Le personnel de santé de l’hôpital El-Maarouf est entré en grève illimitée depuis la matinée de ce lundi 9 mars. Ces derniers réclament l’alignement des salaires des contractuels sur ceux des fonctionnaires et l’augmentation des indemnités de garde. «Nous sommes ici pour défendre les droits du personnel de santé d’El-Maarouf. Aujourd’hui, nous portons deux doléances. Si elles ne sont pas réglées, nous n’allons pas lever le mot d’ordre»¸ déclarent les grévistes, en colère, avec des rubans rouges sur les têtes et brandissant une banderole où l’on peut lire «Mzihira mdru na pvone».
«Nous avons pris toutes les dispositions nous permettant de mener à bien notre grève. Nous nous assurons que le service minimum assure la poursuite du travail dans tous les services. Ce matin, nous sommes entrés, service par service afin de ne pas confronter les citoyens à un quelconque problème», ont-ils assurés, par la voix du technicien au service d’imagerie, Zainou.

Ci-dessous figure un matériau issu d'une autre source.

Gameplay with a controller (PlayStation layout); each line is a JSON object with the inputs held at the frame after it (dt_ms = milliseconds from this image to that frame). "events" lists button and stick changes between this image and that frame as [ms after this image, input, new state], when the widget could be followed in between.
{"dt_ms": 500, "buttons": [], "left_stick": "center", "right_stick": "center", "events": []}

Ahmed Kairihila également du personnel de santé a insisté sur le fait qu’ils n’ont pas fait des longues études pour percevoir 57000fc le mois et 3000fc comme primes de garde. «Nous voulons que la prime de garde passe de 3000fc à 5000fc. C’est le moins que l’on puisse percevoir pour tenir toute une nuit de travail et voulons aussi qu’on améliore notre prise en charge par la mutuelle de santé. Ce n’est pas normal qu’on soit ici à traiter les autres qui disposent de mutuelle de santé prise en charge à 100% alors que la nôtre est seulement à 50%», a-t-il expliqué. Et de faire savoir qu’ils accusent 5 mois de non-paiement de la prime de garde.

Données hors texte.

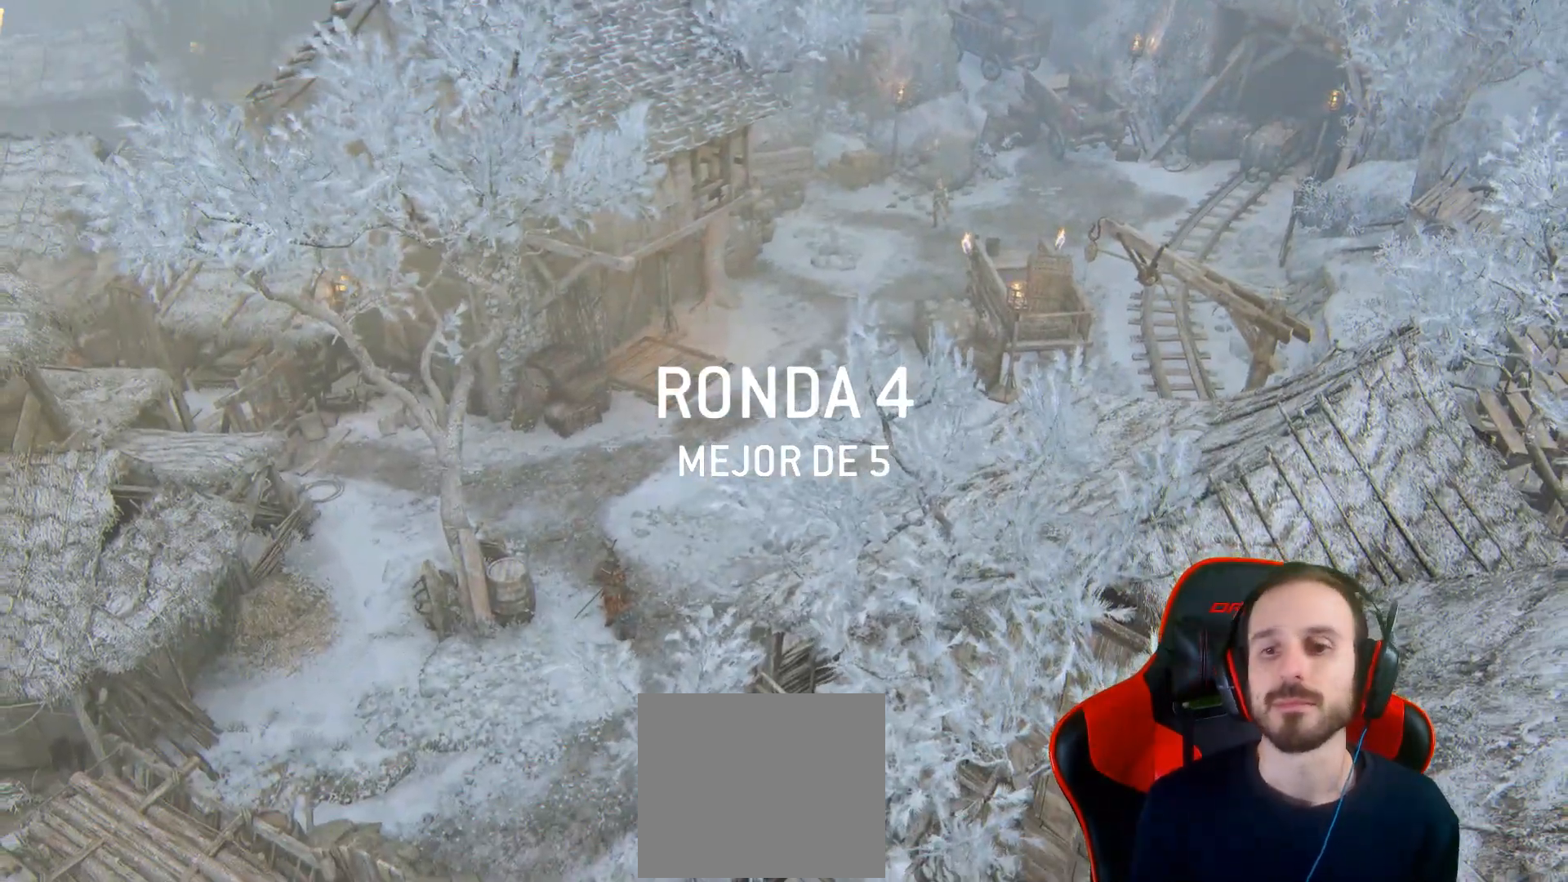
{"dt_ms": 500, "buttons": [], "left_stick": "center", "right_stick": "center", "events": []}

Interrogé sur la solution immédiate que la direction du Chn El-Maarouf allait apporter par rapport à la situation, le directeur général Assoumany Aboudou a fait savoir que «c’est au personnel de voir car ils auraient dû privilégier la discussion au lieu de la grève». «ils auraient dû venir discuter ensemble, afin de trouver une solution comme ça a été le cas avec la cotisation du personnel à la caisse des retraites», a-t-il expliqué reconnaissant que «les salaires du personnel de santé est minime». En tout cas, pour le directeur de l’hôpital El-maarouf, trouver une solution à toutes ces doléances en 72h n’est pas possible.